Jalil no quería que su paso quedara registrado y tampoco quería acercarse a una cabina ocupada por una persona. Sabía que el registro sería permanente y podría ser utilizado para rastrear su camino hasta Nueva Jersey, porque cuando encontraran a Yabbar muerto en su taxi, podrían relacionarlo con Asad Jalil.
– Paga en metálico -le dijo.
Se puso un periódico en inglés delante de la cara mientras Yabbar reducía la velocidad y se aproximaba a la cabina de peaje en la que había menos coches esperando. Yabbar se detuvo ante la cabina, pagó en metálico sin cruzar palabra con el empleado y luego aceleró por una ancha carretera.
Jalil bajó el periódico.

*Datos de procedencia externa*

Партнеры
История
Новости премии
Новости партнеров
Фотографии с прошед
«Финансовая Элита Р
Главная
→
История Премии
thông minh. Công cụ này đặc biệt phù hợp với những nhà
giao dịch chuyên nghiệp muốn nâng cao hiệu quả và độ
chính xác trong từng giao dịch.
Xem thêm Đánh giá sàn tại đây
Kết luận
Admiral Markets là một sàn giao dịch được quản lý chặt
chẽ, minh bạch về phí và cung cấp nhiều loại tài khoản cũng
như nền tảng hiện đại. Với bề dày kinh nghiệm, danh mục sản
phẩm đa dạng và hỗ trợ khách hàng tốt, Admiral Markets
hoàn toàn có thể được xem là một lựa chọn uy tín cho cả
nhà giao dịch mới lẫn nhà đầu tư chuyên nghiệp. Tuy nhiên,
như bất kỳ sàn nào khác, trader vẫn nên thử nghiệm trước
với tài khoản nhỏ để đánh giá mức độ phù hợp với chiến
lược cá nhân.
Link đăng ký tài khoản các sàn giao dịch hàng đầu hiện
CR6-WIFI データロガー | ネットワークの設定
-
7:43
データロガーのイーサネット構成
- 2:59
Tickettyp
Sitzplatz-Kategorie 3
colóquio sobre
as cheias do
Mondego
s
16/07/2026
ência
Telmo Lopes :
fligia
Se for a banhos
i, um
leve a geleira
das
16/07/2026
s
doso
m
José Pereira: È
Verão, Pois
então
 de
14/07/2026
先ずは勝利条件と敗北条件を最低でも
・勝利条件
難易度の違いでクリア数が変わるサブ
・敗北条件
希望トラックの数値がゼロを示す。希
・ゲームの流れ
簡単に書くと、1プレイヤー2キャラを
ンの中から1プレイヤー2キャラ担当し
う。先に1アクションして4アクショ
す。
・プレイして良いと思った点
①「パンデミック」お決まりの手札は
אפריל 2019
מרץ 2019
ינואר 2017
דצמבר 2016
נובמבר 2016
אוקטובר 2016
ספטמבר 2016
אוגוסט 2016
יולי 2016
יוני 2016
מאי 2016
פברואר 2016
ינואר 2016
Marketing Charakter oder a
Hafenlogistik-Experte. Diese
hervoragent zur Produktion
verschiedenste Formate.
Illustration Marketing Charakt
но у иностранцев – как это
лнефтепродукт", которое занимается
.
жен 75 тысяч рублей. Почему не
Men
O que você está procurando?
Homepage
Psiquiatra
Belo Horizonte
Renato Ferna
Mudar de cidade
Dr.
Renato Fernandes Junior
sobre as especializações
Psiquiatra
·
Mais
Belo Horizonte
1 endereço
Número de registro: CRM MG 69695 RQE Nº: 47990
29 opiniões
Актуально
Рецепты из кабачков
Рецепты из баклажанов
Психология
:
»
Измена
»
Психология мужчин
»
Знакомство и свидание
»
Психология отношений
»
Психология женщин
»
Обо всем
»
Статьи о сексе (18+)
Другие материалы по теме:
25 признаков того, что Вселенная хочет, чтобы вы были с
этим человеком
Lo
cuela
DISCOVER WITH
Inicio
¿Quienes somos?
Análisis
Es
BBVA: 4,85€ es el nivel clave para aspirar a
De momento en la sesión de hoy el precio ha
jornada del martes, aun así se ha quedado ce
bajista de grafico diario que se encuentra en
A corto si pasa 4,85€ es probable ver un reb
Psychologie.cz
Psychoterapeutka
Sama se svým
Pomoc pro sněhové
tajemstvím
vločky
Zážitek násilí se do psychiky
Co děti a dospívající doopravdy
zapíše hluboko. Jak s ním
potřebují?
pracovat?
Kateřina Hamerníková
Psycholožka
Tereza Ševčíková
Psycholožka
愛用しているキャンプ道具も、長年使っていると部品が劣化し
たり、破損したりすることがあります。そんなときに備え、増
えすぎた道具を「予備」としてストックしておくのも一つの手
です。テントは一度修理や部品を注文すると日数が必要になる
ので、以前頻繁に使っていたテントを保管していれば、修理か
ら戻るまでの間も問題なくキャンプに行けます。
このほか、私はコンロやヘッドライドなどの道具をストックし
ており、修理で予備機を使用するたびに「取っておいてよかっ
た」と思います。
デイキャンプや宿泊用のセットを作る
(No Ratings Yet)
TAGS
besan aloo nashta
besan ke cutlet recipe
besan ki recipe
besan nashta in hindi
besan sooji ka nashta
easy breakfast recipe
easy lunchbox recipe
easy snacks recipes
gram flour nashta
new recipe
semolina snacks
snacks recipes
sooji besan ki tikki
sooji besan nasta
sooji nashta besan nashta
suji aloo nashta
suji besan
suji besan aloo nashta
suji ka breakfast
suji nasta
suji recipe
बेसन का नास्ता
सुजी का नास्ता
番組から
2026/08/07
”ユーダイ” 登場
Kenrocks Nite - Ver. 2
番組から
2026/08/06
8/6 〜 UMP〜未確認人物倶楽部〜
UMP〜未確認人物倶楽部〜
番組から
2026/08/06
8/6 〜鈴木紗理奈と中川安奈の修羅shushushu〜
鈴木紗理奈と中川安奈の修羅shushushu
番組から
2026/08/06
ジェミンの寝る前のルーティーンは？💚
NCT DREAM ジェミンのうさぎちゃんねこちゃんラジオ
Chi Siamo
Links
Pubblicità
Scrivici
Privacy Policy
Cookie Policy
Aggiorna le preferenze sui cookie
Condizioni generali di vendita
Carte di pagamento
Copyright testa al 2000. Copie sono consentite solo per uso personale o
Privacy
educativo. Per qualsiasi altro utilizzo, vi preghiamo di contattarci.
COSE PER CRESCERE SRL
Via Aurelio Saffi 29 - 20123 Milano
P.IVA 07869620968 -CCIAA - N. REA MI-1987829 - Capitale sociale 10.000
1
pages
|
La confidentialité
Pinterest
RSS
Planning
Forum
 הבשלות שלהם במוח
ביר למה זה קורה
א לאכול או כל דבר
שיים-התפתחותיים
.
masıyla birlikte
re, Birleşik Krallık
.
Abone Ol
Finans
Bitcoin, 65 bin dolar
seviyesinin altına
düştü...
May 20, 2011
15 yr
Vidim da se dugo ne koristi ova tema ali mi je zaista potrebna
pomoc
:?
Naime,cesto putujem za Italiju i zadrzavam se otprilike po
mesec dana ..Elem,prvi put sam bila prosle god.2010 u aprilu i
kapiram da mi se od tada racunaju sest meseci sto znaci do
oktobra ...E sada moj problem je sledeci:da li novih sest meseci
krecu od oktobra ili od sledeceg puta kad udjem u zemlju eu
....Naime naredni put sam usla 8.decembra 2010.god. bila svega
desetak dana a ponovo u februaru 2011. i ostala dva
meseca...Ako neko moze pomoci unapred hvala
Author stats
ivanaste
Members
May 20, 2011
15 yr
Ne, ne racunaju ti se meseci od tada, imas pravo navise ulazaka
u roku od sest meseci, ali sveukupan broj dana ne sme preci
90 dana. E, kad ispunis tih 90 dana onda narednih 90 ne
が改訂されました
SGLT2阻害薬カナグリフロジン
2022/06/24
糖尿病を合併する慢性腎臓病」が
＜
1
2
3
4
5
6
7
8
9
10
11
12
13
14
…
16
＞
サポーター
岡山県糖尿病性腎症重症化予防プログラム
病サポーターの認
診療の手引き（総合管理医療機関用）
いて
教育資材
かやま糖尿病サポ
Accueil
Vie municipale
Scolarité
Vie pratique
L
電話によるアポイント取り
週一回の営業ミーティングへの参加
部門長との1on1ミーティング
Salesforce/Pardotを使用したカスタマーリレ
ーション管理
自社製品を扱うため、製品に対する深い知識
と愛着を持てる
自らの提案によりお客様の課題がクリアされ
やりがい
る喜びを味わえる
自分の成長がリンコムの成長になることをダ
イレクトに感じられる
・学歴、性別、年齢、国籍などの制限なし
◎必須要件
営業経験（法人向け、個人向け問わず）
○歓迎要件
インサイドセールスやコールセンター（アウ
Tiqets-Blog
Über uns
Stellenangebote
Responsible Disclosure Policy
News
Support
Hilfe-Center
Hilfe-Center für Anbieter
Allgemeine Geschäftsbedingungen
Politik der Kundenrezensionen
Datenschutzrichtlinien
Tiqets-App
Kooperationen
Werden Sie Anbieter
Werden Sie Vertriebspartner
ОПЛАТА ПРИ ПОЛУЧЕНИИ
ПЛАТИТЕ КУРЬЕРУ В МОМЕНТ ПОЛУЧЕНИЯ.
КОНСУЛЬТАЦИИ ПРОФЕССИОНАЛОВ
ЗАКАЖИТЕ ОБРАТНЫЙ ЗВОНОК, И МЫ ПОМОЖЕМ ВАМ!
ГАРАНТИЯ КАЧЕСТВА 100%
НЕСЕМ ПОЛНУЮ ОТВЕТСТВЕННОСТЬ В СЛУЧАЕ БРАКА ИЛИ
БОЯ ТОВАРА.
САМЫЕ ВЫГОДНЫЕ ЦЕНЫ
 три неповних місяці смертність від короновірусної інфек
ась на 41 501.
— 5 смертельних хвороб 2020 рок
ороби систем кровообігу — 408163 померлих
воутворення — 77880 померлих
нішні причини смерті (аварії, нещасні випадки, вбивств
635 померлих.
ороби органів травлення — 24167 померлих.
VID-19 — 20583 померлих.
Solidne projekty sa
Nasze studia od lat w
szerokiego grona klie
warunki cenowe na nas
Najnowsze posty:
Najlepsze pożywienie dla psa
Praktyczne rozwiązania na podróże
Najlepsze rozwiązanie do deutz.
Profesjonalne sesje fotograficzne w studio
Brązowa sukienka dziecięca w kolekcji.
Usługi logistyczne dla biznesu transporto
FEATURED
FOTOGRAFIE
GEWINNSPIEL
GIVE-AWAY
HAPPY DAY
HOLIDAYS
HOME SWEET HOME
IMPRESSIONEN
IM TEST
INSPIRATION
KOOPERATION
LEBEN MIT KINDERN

No lo estaban buscando aún, o, si lo buscaban, no habían dado la alarma a tanta distancia del aeropuerto. Se preguntó si habrían decidido ya que el cadáver de Yusef Haddad no era el cadáver de Asad Jalil. Haddad había sido elegido como cómplice porque tenía un leve parecido con Jalil, y Jalil se preguntó también si Haddad habría adivinado su destino. \
El sol estaba próximo al horizonte, y dentro de dos horas sería de noche. Jalil prefería la oscuridad durante la parte siguiente de su viaje.
Le habían dicho que la policía norteamericana era numerosa y estaba bien equipada, y que dispondría de su foto y su descripción antes de que hubiera transcurrido media hora desde su salida del aeropuerto. Pero también le habían dicho que el automóvil era el mejor medio de huida. Había demasiados coches que detener y registrar, cosa que no ocurría en Libia. Jalil evitaría los llamados puntos de congestión, aeropuertos, estaciones de autobuses, estaciones ferroviarias, hoteles, casas de compatriotas y ciertas carreteras, puentes y túneles, donde los empleados de los peajes podrían tener su foto. Ese puente era uno de esos puntos pero estaba seguro de que la rapidez de su huida le había permitido pasar a través de la red, que aún no estaba plenamente desplegada. Y si estrechaban más la red en torno a la ciudad de Nueva York, no importaba, porque casi se encontraba ya fuera del área y no regresaría jamás allí. Y si ampliaban la red, cosa que harían, entonces sería menos tupida, y podría cruzarla fácilmente en algún punto de su trayecto. Muchos policías, sí. Pero también muchas personas.
Malik le había dicho: «Hace veinte años, un árabe podría haber llamado la atención en una ciudad americana pero ahora podrías pasar inadvertido incluso en una población pequeña. En lo único en que un americano se fija es en una mujer. -Ambos se echaron a reír. Y Malik añadió-: Y en lo único en que una americana se fija es en cómo visten las demás mujeres y en las ropas de los escaparates.»
Tomaron un desvío por otra carretera, en dirección sur. El taxi mantenía una velocidad prudente, y al poco rato Jalil vio otro puente.
– Este puente no tiene peaje en esta dirección -dijo Yabbar-. Al otro lado empieza el estado de Nueva Jersey.
Jalil no respondió. Volvió a pensar en su huida.